Secretary for Commerce and Economic Development Edward Yau Tang-wah noted the total monthly value of merchandise exchange surpassed HK$800 billion (US$103 billion) last December, as well as in January, March and April this year, covering export, import and intermediary activities.
“It’s a record to see the figures in four months out of a five-month period [between December and April] going beyond HK$800 billion,” he told a radio programme.
The previous mark was set in 2018 when the global economy was still robust. That year, some businesses rushed to trade goods to dodge new tariffs imposed in the US-China trade war, Yau added.
Trade has been a crucial engine to drive economic rebound for the city in the first quarter, which saw the gross domestic product increasing year-on-year by 7.9 per cent – the most significant surge since the first three months of 2010.
Yau said the data had strengthened local confidence to carry on with free trade.
“We have to leverage on the market in mainland China ... The fact that there was no contraction in trade activities between the mainland and the globe, and also our market in Asean,” he said, referring to the Association of Southeast Asian Nations comprising countries in that region. “These will be our main support for economic and trade activities in the short, medium and long term.”
But looking further to the West, Yau said Hong Kong still had to resolve a major trade dispute with the United States at the World Trade Organization (WTO).
The city had requested the WTO reverse a US decision to require exports bound for America to be labelled “Made in China”, as laid down by former US president Donald Trump last year and which took effect in November.
Retaliating against Beijing’s imposition of a national security law on Hong Kong last June, Trump had ordered an end to preferential treatment for the city under the Hong Kong Policy Act of 1992. He also said its exporters must switch to “Made-in-China” labels to reflect that Hong Kong was “just another Chinese city”.

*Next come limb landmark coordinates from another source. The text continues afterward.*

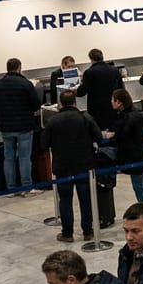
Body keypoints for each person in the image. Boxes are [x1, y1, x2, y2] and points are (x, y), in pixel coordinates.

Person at [42, 89, 103, 242]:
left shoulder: (53, 121)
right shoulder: (85, 118)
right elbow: (99, 138)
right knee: (86, 199)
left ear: (60, 104)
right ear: (75, 102)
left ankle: (67, 233)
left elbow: (44, 144)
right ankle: (88, 232)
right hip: (84, 165)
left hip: (62, 167)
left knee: (65, 200)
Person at [0, 57, 43, 197]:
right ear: (19, 68)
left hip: (5, 127)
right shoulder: (26, 84)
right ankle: (27, 187)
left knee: (9, 158)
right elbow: (36, 104)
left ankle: (10, 189)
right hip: (24, 125)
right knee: (24, 157)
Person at [102, 88, 143, 204]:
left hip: (132, 156)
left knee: (139, 186)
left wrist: (111, 135)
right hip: (140, 154)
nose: (111, 102)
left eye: (113, 100)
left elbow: (122, 135)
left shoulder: (126, 117)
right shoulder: (136, 114)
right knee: (139, 185)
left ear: (119, 102)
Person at [77, 49, 123, 131]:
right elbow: (120, 88)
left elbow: (82, 92)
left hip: (96, 110)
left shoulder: (89, 72)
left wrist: (74, 91)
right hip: (113, 107)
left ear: (91, 59)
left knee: (99, 134)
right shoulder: (114, 70)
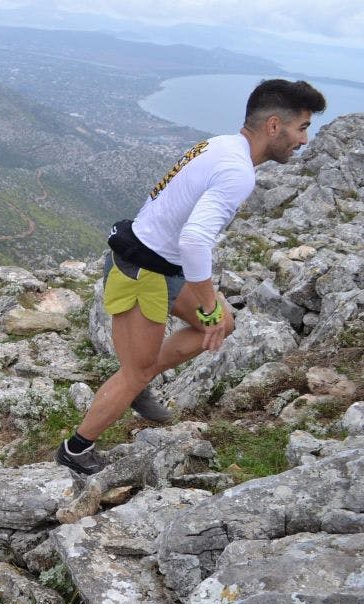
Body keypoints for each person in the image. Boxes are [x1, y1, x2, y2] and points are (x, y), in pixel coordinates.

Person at [55, 78, 326, 476]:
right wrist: (209, 300)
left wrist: (211, 308)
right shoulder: (237, 171)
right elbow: (195, 240)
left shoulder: (218, 144)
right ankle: (75, 450)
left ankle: (138, 379)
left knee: (218, 327)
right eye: (301, 127)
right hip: (142, 271)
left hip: (161, 265)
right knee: (144, 365)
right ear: (273, 126)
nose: (304, 140)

Last Friday, the local government filed the written submission to a panel established under the WTO’s dispute settlement body to consider the issue raised by Hong Kong with respect to violation of the organisation’s rules.
“Even with a change in administration, the US side still had not taken a responsible and positive response,” Yau said on Saturday.
Meanwhile, the Intellectual Property Department’s Patents Registry this week granted the first standard patent under its new grants system, within 14 months of the applicant filing the application.
That case was related to the use of artificial intelligence to manage inventory in an e-commerce system.
Launched in December 2019, the grants policy created a direct path for innovators to seek standard patent protection in Hong Kong with a maximum term of 20 years. By May 31, the registry had received 426 applications.
Yau said researchers had looked into why some companies chose Hong Kong over other places for the registration and found this was based on the belief that the city would be more efficient.
He added that China’s 14th five-year plan had mentioned support for Hong Kong to develop into a regional IP trading centre and an international innovation and technology hub.